Exercise directions: Copy the cache data service post from "Finished up the" up to and including "hit the latter.", keeping every word and mark the same.

Reading passage:
######
Finished up the Cache Data Service for Ticker Plant

Ringmaster

Today was a great day for making progress on publishing the cache through the data service. In fact, I got it all done. It's pretty slick and should fit into the other data services of the broker nicely.

I create a subclass of the MMDServiceHandler which is spawned off of the MMDService for each call to bind() that the MMDService receives. It's a classic controller/worker breakdown where I've put a lot of the smarts of the workers in the abstract base class - MMDServiceHandler, and then create subclasses for the 'basic' data handler and the 'cache' handler. I'd tackled the first one earlier, so today it was time to hit the latter.

The cache is a lockless single-producer, multiple-consumer cache of the last tick message the feed has produced for that message type and a particular conflation key to make sure we keep "unique" values, but not duplicates of those "unique" values. It's standard stuff for a ticker plant, the point is that we need to scan the cache - no two ways about it.
######
Data listing:

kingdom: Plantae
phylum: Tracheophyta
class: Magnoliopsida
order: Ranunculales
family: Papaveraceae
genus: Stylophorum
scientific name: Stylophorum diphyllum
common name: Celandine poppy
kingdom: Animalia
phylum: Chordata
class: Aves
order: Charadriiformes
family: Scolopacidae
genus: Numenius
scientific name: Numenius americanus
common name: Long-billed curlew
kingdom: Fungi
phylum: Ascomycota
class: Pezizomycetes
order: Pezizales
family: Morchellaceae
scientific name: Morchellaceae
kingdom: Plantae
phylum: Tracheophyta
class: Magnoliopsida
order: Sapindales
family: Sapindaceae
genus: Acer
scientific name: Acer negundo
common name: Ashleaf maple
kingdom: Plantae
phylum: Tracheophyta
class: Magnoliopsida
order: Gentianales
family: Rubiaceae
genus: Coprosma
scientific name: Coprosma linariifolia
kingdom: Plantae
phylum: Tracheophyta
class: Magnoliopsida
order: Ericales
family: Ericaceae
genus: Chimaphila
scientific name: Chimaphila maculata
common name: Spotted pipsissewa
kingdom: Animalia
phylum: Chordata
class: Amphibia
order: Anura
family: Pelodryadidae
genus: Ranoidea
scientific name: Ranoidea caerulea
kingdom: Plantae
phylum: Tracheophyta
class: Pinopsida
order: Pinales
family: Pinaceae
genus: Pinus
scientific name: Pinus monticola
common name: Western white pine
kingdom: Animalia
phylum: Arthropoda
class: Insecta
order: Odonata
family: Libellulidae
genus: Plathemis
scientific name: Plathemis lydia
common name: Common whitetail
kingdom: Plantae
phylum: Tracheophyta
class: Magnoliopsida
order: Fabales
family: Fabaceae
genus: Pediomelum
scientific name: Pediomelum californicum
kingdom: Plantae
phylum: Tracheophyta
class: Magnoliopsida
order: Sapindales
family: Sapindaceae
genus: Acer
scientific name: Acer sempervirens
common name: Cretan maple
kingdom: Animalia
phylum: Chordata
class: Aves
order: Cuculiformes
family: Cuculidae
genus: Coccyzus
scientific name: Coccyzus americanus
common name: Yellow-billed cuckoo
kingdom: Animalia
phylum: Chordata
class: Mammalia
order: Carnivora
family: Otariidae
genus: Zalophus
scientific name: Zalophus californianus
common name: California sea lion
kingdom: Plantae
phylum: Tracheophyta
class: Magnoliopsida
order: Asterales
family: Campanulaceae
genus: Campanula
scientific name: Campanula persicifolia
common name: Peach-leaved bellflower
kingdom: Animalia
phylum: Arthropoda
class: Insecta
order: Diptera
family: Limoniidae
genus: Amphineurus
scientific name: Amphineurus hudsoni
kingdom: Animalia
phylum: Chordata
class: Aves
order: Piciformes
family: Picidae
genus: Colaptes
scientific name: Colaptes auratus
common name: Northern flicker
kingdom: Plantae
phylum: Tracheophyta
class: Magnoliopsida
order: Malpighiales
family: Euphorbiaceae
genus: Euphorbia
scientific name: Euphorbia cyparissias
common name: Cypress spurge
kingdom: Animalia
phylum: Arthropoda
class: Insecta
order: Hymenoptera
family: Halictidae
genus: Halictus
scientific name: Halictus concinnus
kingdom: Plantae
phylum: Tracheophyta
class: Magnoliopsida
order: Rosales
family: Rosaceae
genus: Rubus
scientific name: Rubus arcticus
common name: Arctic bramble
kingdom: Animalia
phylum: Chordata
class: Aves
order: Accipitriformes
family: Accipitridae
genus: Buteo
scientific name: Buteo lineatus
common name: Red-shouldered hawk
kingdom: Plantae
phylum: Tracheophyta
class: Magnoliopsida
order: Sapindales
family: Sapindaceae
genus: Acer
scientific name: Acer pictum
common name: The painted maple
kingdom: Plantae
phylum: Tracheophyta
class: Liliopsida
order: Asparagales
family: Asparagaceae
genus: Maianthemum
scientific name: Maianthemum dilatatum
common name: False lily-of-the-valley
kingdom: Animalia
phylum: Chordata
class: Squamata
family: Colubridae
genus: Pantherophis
######
Answer to the problem:
Finished up the Cache Data Service for Ticker Plant

Ringmaster

Today was a great day for making progress on publishing the cache through the data service. In fact, I got it all done. It's pretty slick and should fit into the other data services of the broker nicely.

I create a subclass of the MMDServiceHandler which is spawned off of the MMDService for each call to bind() that the MMDService receives. It's a classic controller/worker breakdown where I've put a lot of the smarts of the workers in the abstract base class - MMDServiceHandler, and then create subclasses for the 'basic' data handler and the 'cache' handler. I'd tackled the first one earlier, so today it was time to hit the latter.